Posted by Boris Galitsky <bg...@hotmail.com>.

Thanks for the interest!

I will include the minutes in the relevant latest tickets.
Boris



> Date: Sun, 25 Mar 2012 23:53:29 +0200
> Subject: Re: skype call?
> From: aliaksandr@autayeu.com
> To: dev@opennlp.apache.org
> 
> It would be nice then to peek at the minutes... or may be there is another
> way for others to follow your call?
> 
> Aliaksandr
> 
> On Sun, Mar 25, 2012 at 12:09 AM, Boris Galitsky <bg...@hotmail.com>wrote:
> 
> >
> >
> > Hi
> > Jörn
> > May be we can talk on skype to discuss the progress of Similarity
> > component? I closed all tickets we were discussing 2 months ago, and added
> > couple of new interesting features.
> >
> > RegardsBoris
> >
> >
> >
> >

Re: skype call?

Posted by Aliaksandr Autayeu <al...@autayeu.com>.

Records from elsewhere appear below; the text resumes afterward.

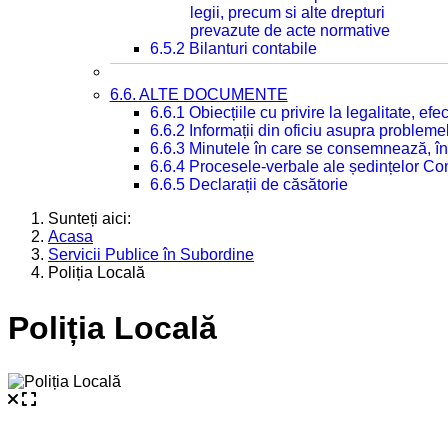
legii, precum si alte drepturi
prevazute de acte normative
6.5.2 Bilanturi contabile
6.6. ALTE DOCUMENTE
6.6.1 Obiecțiile cu privire la legalitate, e
6.6.2 Informații din oficiu asupra problem
6.6.3 Minutele în care se consemnează, în
6.6.4 Procesele-verbale ale ședințelor Con
6.6.5 Declarații de căsătorie
Sunteți aici:
Acasa
Servicii Publice în Subordine
Poliția Locală
Poliția Locală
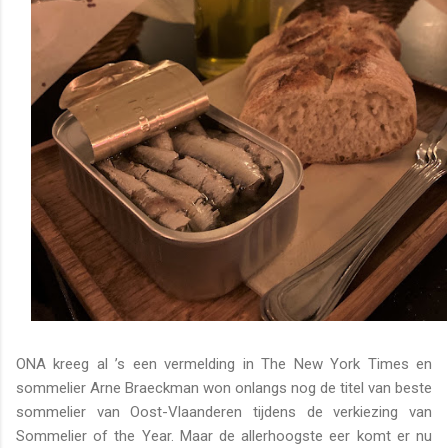
ONA kreeg al ’s een vermelding in The New York Times en
sommelier Arne Braeckman won onlangs nog de titel van beste
sommelier van Oost-Vlaanderen tijdens de verkiezing van
Sommelier of the Year. Maar de allerhoogste eer komt er nu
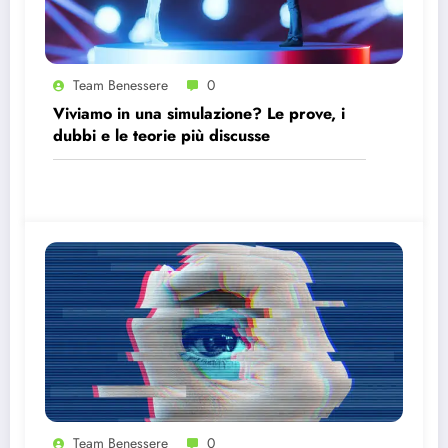
Team Benessere
0
Viviamo in una simulazione? Le prove, i
dubbi e le teorie più discusse
Team Benessere
0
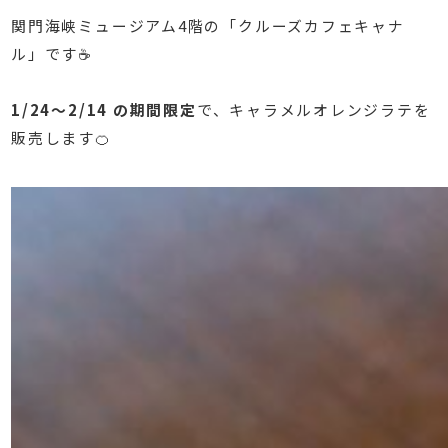
関門海峡ミュージアム4階の「クルーズカフェキャナ
ル」です☕️
⁡
1/24〜2/14 の期間限定
で、キャラメルオレンジラテを
販売します🍊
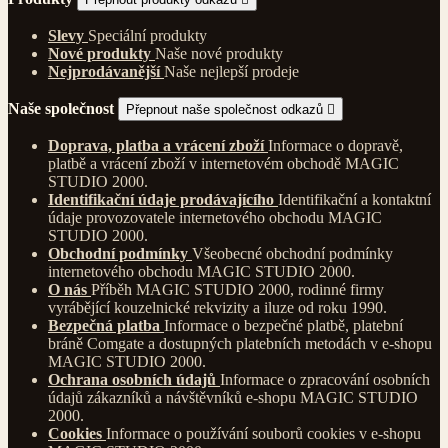
Slevy
Speciální produkty
Nové produkty
Naše nové produkty
Nejprodávanější
Naše nejlepší prodeje
Naše společnost
Přepnout naše společnost odkazů

Doprava, platba a vrácení zboží
Informace o dopravě,
platbě a vrácení zboží v internetovém obchodě MAGIC
STUDIO 2000.
Identifikační údaje prodávajícího
Identifikační a kontaktní
údaje provozovatele internetového obchodu MAGIC
STUDIO 2000.
Obchodní podmínky
Všeobecné obchodní podmínky
internetového obchodu MAGIC STUDIO 2000.
O nás
Příběh MAGIC STUDIO 2000, rodinné firmy
vyrábějící kouzelnické rekvizity a iluze od roku 1990.
Bezpečná platba
Informace o bezpečné platbě, platební
bráně Comgate a dostupných platebních metodách v e-shopu
MAGIC STUDIO 2000.
Ochrana osobních údajů
Informace o zpracování osobních
údajů zákazníků a návštěvníků e-shopu MAGIC STUDIO
2000.
Cookies
Informace o používání souborů cookies v e-shopu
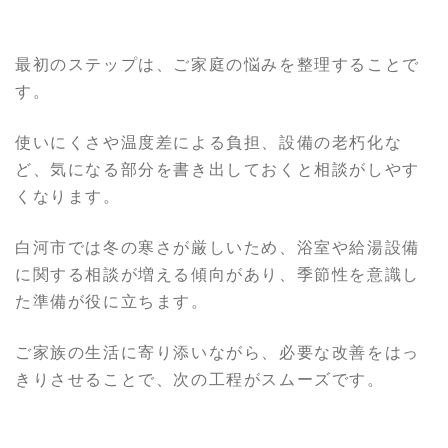
最初のステップは、ご家庭の悩みを整理することで
す。
使いにくさや温度差による負担、設備の老朽化な
ど、気になる部分を書き出しておくと相談がしやす
くなります。
白河市では冬の寒さが厳しいため、浴室や給湯設備
に関する相談が増える傾向があり、季節性を意識し
た準備が役に立ちます。
ご家族の生活に寄り添いながら、必要な改善をはっ
きりさせることで、次の工程がスムーズです。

It would be nice then to peek at the minutes... or may be there is another
way for others to follow your call?

Aliaksandr

On Sun, Mar 25, 2012 at 12:09 AM, Boris Galitsky <bg...@hotmail.com>wrote:

>
>
> Hi
> Jörn
> May be we can talk on skype to discuss the progress of Similarity
> component? I closed all tickets we were discussing 2 months ago, and added
> couple of new interesting features.
>
> RegardsBoris
>
>
>
>